1. Field Of The Invention
The present invention pertains to field programmable integrated circuits. More particularly, the present invention pertains to an interconnect architecture and the segmentation of conductors within that interconnect architecture.
2. The Prior Art
Routing channels in a field programmable gate array contain predefined wiring segments of various lengths. These may be permanently connected to the inputs and outputs of the gates or other functional circuitry on the integrated circuit or may be left uncommitted for use in routing. Pairs of adjacent wiring segments within a wiring track may be joined end-to-end to form longer segments by programmable interconnect elements. Such programmable interconnect elements may also be used to join wiring segments from different channels which cross over and under one another.
In mask programmable gate arrays, one or more metal layers are programmable, so segmentation can be customized for particular design. Segmentation schemes are thus unnecessary in such arrays because it is unnecessary to predefine segment lengths and positions.
With respect to user-configurable arrays, U.S. Pat. No. 4,758,745 discloses various aspects of segment length and offset. In addition, routing architectures in products made by Actel Corporation, the assignee of the present invention, Xilinx, Inc., and other companies are known to contain various length segments of conductors in the routing architecture.
Currently available user programmable integrated circuits utilize a limited variety of wiring segment lengths since additional segment length variety makes it more difficult to design and lay out the channels in the integrated circuit in a compact area. In addition, channels with a wide variety of segment lengths require the use of more complex and time consuming routing algorithms. This requirement becomes more difficult when connection of multiple adjacent short segments to create a longer segment is contemplated.

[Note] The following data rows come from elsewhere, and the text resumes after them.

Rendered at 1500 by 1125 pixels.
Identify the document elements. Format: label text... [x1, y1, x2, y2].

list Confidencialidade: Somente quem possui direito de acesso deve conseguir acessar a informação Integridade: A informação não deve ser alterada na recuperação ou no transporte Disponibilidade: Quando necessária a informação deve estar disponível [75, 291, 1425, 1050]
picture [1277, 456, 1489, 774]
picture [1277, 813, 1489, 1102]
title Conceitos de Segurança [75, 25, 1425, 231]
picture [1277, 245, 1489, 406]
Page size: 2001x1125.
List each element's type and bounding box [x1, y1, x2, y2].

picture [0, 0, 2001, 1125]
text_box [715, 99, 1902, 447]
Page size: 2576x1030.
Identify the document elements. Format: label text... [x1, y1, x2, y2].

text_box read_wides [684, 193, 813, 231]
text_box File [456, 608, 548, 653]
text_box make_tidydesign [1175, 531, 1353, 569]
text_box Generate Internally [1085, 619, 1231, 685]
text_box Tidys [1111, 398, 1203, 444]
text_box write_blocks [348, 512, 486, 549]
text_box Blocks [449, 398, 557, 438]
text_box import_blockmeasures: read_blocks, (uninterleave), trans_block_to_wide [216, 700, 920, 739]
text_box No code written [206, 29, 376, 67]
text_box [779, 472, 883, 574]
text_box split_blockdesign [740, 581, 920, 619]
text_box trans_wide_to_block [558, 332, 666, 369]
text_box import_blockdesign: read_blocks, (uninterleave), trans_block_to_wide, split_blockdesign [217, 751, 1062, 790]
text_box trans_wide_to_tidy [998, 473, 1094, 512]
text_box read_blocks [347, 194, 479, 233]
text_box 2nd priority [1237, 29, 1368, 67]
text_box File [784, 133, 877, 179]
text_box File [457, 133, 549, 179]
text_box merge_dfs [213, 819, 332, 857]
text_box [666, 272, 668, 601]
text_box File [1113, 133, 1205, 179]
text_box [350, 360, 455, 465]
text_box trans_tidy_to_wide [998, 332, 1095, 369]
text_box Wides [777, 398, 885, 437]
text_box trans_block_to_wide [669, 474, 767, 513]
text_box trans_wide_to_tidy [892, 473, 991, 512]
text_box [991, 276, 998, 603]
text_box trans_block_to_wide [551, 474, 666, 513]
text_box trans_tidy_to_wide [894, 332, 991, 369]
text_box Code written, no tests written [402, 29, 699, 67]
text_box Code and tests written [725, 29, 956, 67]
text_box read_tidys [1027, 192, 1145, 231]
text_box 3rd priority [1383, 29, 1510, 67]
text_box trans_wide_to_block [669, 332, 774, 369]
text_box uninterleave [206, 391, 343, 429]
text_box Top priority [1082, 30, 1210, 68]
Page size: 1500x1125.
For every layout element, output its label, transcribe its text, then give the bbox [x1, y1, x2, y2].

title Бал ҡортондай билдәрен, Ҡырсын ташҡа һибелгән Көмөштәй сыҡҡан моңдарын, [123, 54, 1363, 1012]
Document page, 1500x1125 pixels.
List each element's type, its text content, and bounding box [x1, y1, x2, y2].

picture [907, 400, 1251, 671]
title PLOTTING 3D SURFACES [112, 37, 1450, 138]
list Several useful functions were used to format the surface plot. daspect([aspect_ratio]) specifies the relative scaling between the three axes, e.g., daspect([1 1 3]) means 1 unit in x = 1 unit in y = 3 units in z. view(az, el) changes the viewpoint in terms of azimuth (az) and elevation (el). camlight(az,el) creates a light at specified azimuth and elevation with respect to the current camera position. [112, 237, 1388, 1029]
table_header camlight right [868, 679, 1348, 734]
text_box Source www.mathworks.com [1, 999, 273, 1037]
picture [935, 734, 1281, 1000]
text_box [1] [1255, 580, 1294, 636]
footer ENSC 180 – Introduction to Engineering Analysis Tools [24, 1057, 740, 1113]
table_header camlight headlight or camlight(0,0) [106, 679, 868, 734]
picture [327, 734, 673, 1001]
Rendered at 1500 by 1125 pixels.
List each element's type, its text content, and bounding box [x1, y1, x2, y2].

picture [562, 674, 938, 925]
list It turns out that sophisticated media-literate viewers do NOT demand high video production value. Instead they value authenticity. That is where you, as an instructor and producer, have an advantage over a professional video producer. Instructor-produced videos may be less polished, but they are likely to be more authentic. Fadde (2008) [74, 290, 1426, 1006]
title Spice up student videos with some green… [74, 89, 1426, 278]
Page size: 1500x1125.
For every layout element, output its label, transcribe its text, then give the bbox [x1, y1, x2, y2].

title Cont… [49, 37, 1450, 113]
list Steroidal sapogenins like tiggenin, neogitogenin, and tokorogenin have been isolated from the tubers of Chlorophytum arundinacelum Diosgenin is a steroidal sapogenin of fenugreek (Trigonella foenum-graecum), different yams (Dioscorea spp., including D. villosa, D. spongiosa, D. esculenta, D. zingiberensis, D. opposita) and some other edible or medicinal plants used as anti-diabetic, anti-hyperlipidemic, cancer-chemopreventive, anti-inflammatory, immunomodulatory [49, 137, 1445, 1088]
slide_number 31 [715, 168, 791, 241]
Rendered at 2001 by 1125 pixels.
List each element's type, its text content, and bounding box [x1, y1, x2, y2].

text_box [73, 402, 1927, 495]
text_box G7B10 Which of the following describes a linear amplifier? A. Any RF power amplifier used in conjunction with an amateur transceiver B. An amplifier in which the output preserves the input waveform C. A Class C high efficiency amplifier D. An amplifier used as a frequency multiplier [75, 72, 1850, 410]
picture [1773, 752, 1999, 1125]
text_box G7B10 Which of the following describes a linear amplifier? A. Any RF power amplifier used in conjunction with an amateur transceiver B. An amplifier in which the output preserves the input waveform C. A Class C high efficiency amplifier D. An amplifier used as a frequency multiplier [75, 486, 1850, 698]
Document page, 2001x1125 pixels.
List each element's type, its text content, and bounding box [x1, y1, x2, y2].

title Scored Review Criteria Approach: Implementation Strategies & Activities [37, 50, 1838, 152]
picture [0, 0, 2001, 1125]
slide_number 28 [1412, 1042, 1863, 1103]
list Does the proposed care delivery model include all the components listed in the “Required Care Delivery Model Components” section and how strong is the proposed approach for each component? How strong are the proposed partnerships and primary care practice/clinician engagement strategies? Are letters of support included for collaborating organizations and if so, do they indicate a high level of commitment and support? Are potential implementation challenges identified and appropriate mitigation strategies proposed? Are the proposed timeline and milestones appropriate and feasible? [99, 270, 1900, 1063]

As the size and functionality of user-configurable integrated circuits increase and become more complex, the need for optimization of conductor segmentation for efficient routing becomes more important from both the stand points o circuit speeds and efficient use of silicon area. While the prior art known to the inventors has been useful for this purpose, there exists a significant speed and area penalty resulting from the need to connect together more wiring segments, or from use of segments having longer lengths, than would be needed in an optimized architecture.